───── TEXT EXCERPT ─────


    Experiencing Winter Blues? Understanding Seasonal Affective Disorder (SAD) with Dr. Geoffrey Hills, Psychiatrist

    Geoffrey Hills, Mind & Spirit Counseling Center
    Geoffrey Hills, DO

    In Johnny Nash’s song I Can See Clearly, the singer references that all his troubles and pain are gone and now he sees nothing but blue skies and sunshine. While this song is metaphorical, it is also rooted in science. Some people experience increased mental health issues during the fall and winter months specifically due to the lack of daylight and sun exposure. This is referred to as Seasonal Affective Disorder (SAD). The Center’s Dr. Geoffrey Hills, Psychiatrist, explains in greater detail and talks about treatment options.

    What is Seasonal Affective Disorder (SAD)? What are symptoms, common complaints, etc.?

    Dr. Hills: “Seasonal Affective disorder (SAD) refers to an increase in depressive symptoms specifically during the fall and winter months. These can include sadness, fatigue, apathy, poor focus, sleep disruption and/or increased appetite. There can be a loss of motivation even for things a person normally enjoys and a need to sleep more. The cause of SAD may vary from individual to individual, though appears to be related to the decreased amount of daylight available in the winter months. This can affect the levels of message-carriers in the brain such as serotonin and melatonin. The effect of these message carriers on our circadian rhythm (i.e., our “internal clock”) may be what causes many of the symptoms.”

    Whom does SAD affect?

    Dr. Hills: “Not surprisingly, SAD is more common among people who live farther from the equator. Women and younger adults tend to be affected more. There may also be genetic factors or hormonal shifts that contribute to symptoms as well.”

    How can mental health clinicians treat clients who are affected by SAD? Are there potential side effects with the treatments?

───── SOURCE MATERIAL ─────

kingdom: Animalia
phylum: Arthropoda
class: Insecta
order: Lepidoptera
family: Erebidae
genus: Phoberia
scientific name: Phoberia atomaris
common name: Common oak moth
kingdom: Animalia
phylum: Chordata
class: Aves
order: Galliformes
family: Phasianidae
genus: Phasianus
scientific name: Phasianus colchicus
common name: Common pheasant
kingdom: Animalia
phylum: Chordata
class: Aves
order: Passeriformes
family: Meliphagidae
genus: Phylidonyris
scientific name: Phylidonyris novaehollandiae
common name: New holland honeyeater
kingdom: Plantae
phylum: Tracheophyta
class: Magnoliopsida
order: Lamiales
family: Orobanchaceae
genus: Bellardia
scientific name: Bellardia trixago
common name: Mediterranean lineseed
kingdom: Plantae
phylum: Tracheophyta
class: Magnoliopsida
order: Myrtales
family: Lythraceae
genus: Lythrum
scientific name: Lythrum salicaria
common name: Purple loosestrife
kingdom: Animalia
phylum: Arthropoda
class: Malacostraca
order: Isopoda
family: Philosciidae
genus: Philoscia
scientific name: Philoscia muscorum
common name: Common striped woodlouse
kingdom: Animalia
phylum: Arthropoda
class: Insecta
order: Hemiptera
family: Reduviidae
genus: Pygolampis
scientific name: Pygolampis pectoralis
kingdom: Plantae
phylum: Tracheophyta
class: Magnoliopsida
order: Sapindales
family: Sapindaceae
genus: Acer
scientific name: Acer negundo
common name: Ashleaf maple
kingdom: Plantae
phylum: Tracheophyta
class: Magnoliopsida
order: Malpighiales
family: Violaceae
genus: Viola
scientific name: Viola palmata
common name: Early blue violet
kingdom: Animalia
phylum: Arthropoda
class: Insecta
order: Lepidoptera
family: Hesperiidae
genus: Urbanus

─────

ASSIGNED TASK 1: Summarize the article on seasonal affective disorder in two sentences.
ASSIGNED TASK 2: Write out the stretch of the article on seasonal affective disorder from "In Johnny Nash’s" through "common complaints, etc.?" word for word.
Use only the article on seasonal affective disorder for this work.

EXERCISE ANSWER 1: Seasonal Affective Disorder (SAD) is an increase in depressive symptoms during the fall and winter months, such as sadness, fatigue, apathy, poor focus, sleep disruption and increased appetite, and it appears related to reduced daylight affecting brain message-carriers like serotonin and melatonin. Psychiatrist Dr. Geoffrey Hills says SAD is more common among people who live farther from the equator, women and younger adults, and that genetic factors or hormonal shifts may also contribute.

EXERCISE ANSWER 2:
In Johnny Nash’s song I Can See Clearly, the singer references that all his troubles and pain are gone and now he sees nothing but blue skies and sunshine. While this song is metaphorical, it is also rooted in science. Some people experience increased mental health issues during the fall and winter months specifically due to the lack of daylight and sun exposure. This is referred to as Seasonal Affective Disorder (SAD). The Center’s Dr. Geoffrey Hills, Psychiatrist, explains in greater detail and talks about treatment options.

    What is Seasonal Affective Disorder (SAD)? What are symptoms, common complaints, etc.?